Step 2: Call Your Creditors
Ask each lender about lowering your rate, changing your payment date, or dropping any late charges. Some creditors may even settle for a lower amount due, but make sure the amount you offer is reasonable. Also, confirm everything you discuss with the creditors in writing before you pay. This will protect you in the long run just in case a lender requires you to owe more than what was agreed.
Step 3: Make Payments – Pay More Than The Minimum
Make payments consistently and on time. The key to paying off your debt faster is to always pay more than the minimum. This is where budgeting will come in handy. Plan ahead so you know how much extra cash you can afford to put toward your debt. Remember the chart from above? It’s easy to go on autopilot and just let your minimum payment get withdrawn from your checking account, but do you really know how much more you spend by doing that?
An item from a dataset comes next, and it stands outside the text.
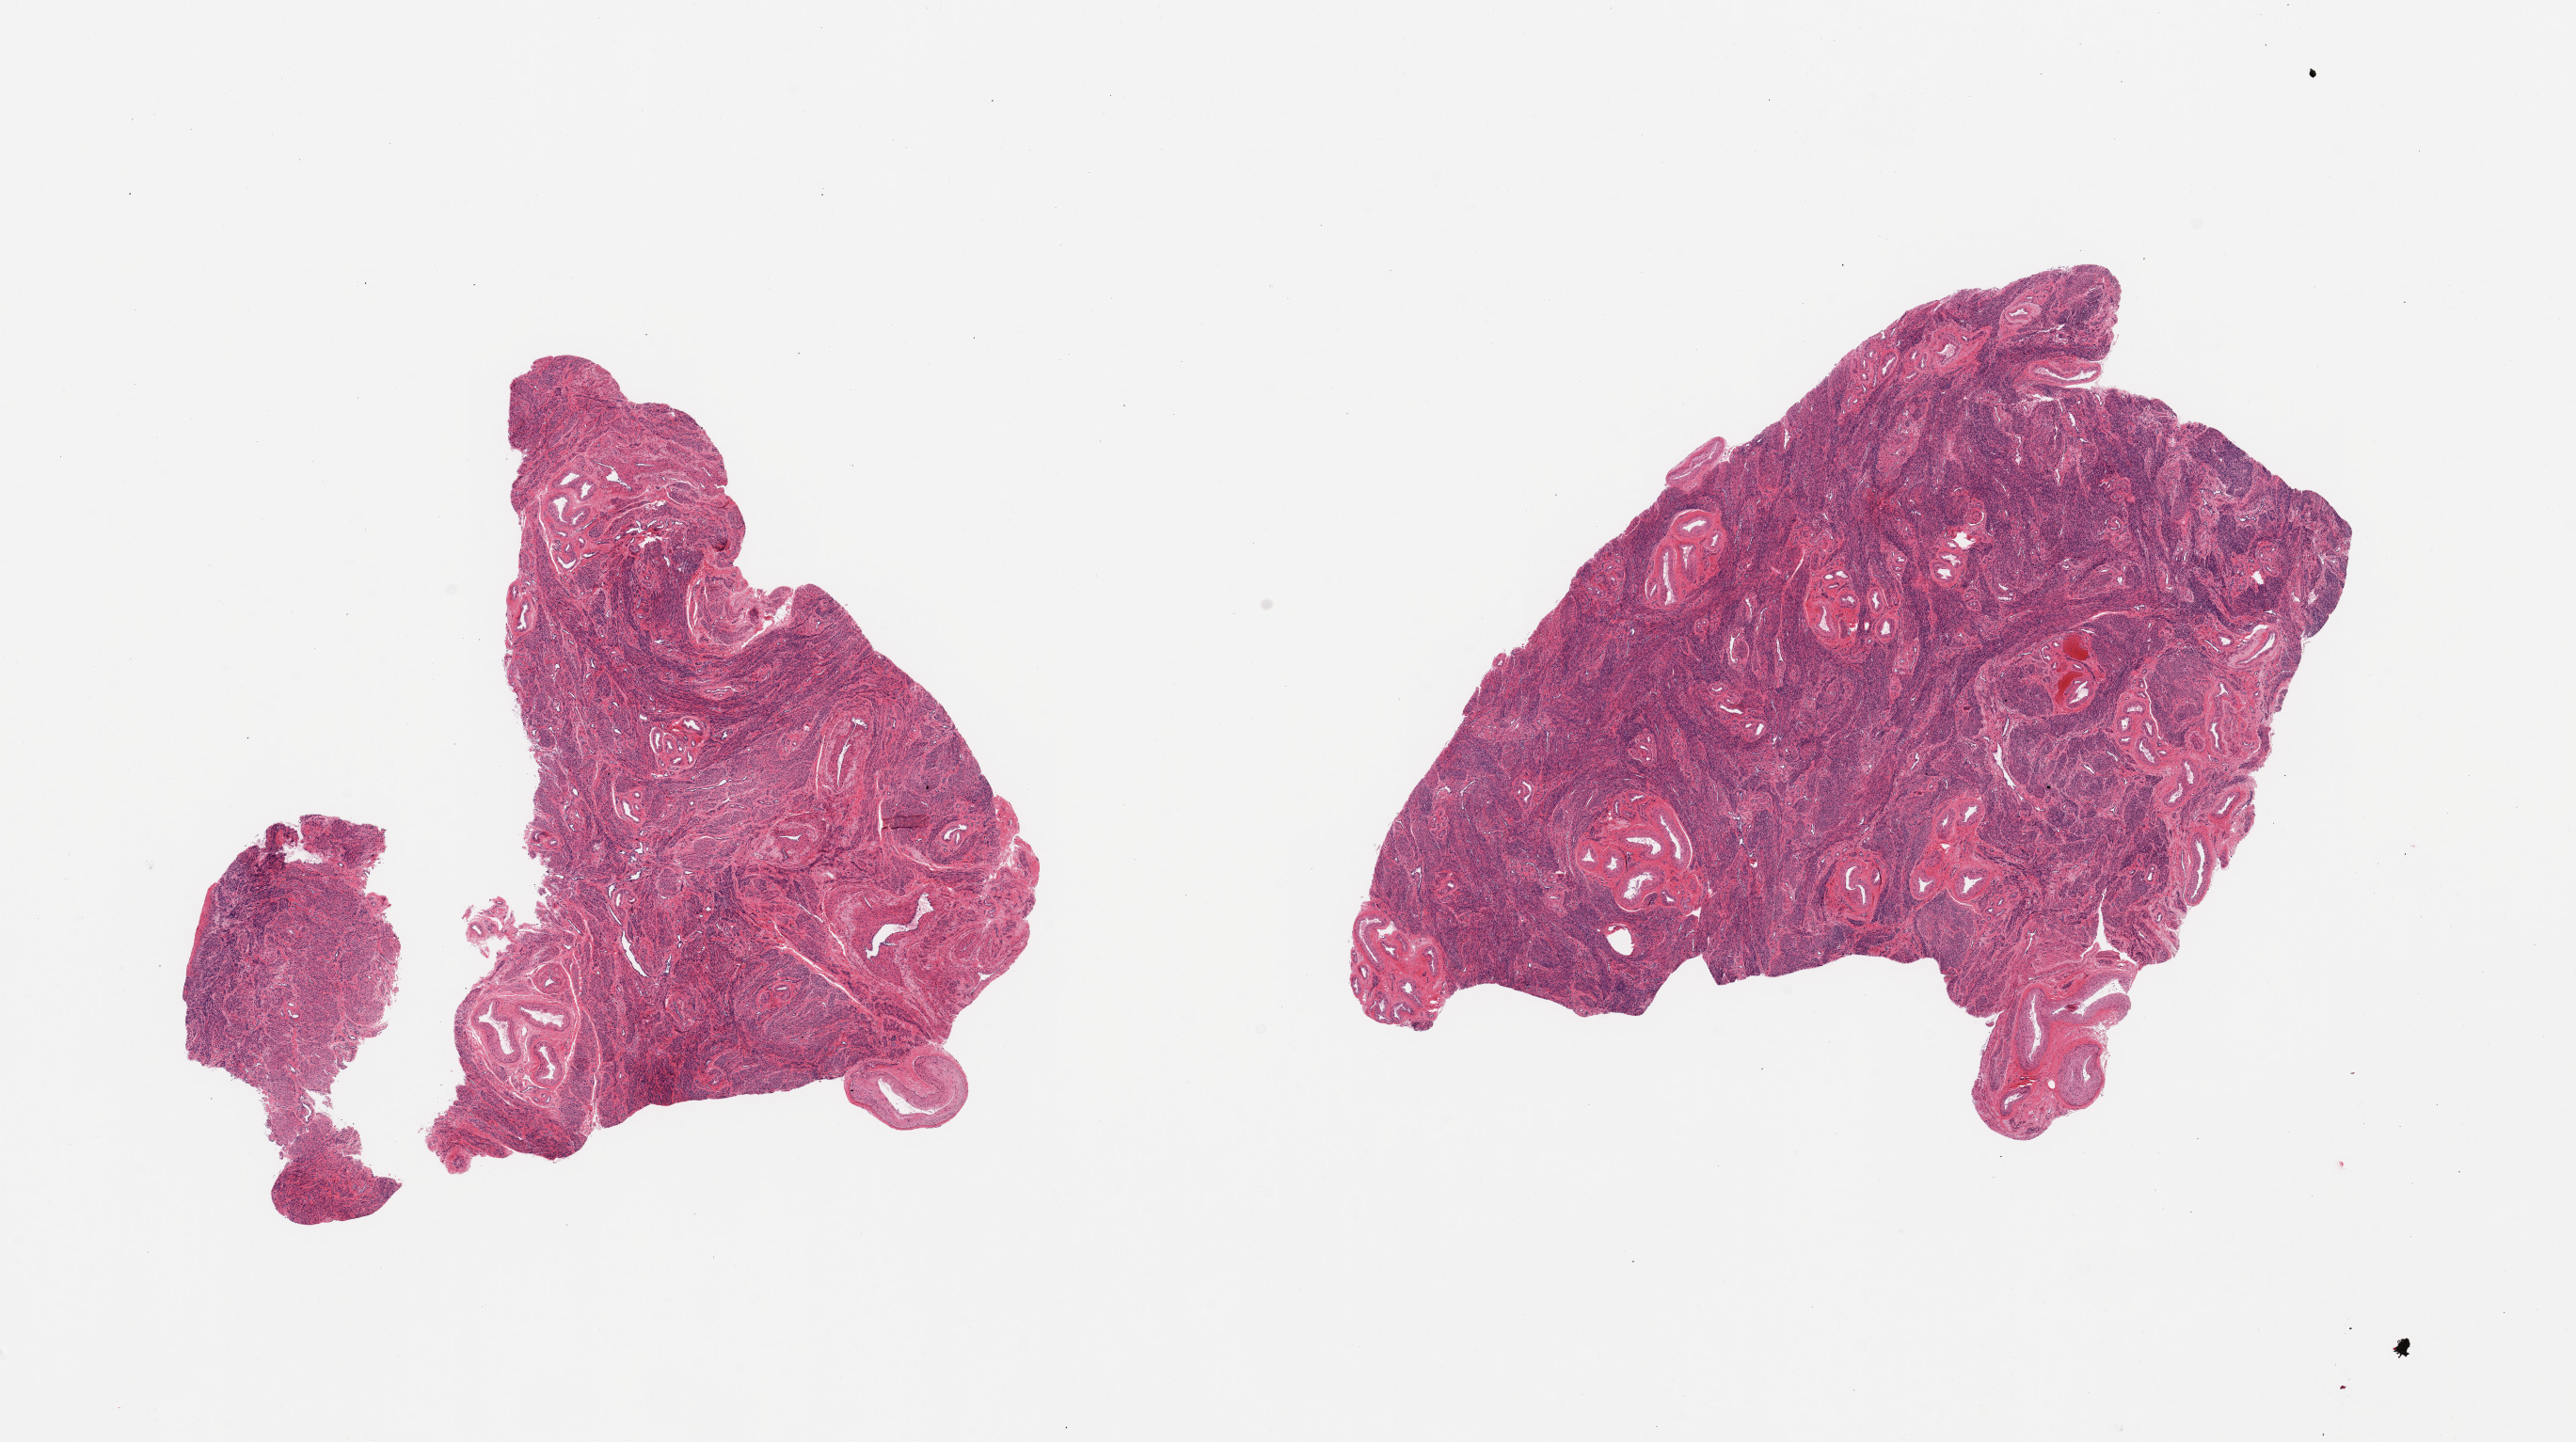
Digitized H&E-stained section, brightfield, whole scanned area (about 21.7 x 12.1 mm) shown as a low-resolution overview, PAXgene-fixed paraffin-embedded (PFPE) section, target tissue: uterus, tissue donor sample. Donor: female.
Reviewer comment on this tissue sample: 2 pieces; all myometrium.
If you can add a little extra each month the timeline for paying off debt can decrease dramatically.
Step 3: Consider a MoneyLion Loan
Many members use our Credit Builder Plus loan to pay down their high-interest credit card debt.
The cool thing about our credit builder loan is that everyone who qualifies will get up to $500 cash today. Those who qualify for less than $500 up front will have the remainder of their $500 loan saved away in a credit reserve fund where it sits and collects interest. You get to save and build credit at the same time. And when you pay your loan in full, you get the money from the credit reserve account to enjoy!
This easy and affordable option through MoneyLion allows you to get up to $250 in cash at 0% APR instantly. You don’t have to worry about interest rates, fees or waiting days for approval. Instacash short-term cash floats do not affect your credit in any way and are a great way to make a quick payment on a loan that’s accruing high interest.
Getting Rid of Bad Debt
Having good credit means unlocking the doors to the milestones you’ve been dreaming about. But in order to get there, you need to be aware of bad debt and how that can be detrimental to your credit score and your financial potential down the road. Take the proper steps to improve your credit and eliminate the bad debt that’s holding you back.